Ms. Prelogar contended that the circuit riders erred “by requiring federal law to yield to Texas law.” She added that if the Supreme Court had agreed with such reasoning,  it “would leave the United States at the mercy of States that could seek to force the federal government to conform the implementation of federal immigration law to varying state-law regimes.”

The Supreme Court agreed with Ms. Prelogar’s argument, reversing the halt imposed by the circuit riders and sending the dispute back to the appeals court for further consideration. 

The high court made no explanation of this decision, but noted that Justices Clarence Thomas, Samuel Alito, Neil Gorsuch, and Brett Kavanaugh would not have granted the Biden administration’s request.

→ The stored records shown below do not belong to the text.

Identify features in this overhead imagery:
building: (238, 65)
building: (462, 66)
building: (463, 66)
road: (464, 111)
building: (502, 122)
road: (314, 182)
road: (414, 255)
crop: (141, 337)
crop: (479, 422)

Republicans have expressed their support for Texas and Governor Abbott since the Supreme Court ruling, with the governors of 25 states issuing statements in support of Mr. Abbott. 

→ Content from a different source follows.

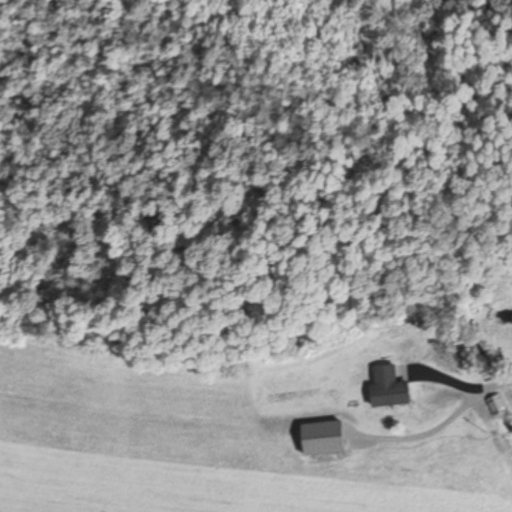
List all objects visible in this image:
building: (383, 388)
building: (492, 404)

“I hope Texas law allows law enforcement and public safety officials to use all legal methods up to and including necessary force to stop people from crossing the border illegally,” Governor Noem of South Dakota said in a statement. “It only takes one or two to send a message that illegal activity will not be tolerated.”

The one-time Democratic nominee for Senate in Texas, Congressman Robert “Beto” O’Rourke, has also responded, calling the border wire “inhumane” and saying that some of the barriers erected in the Rio Grande serve “no purpose but to entangle, maim, and drown desperate human beings.”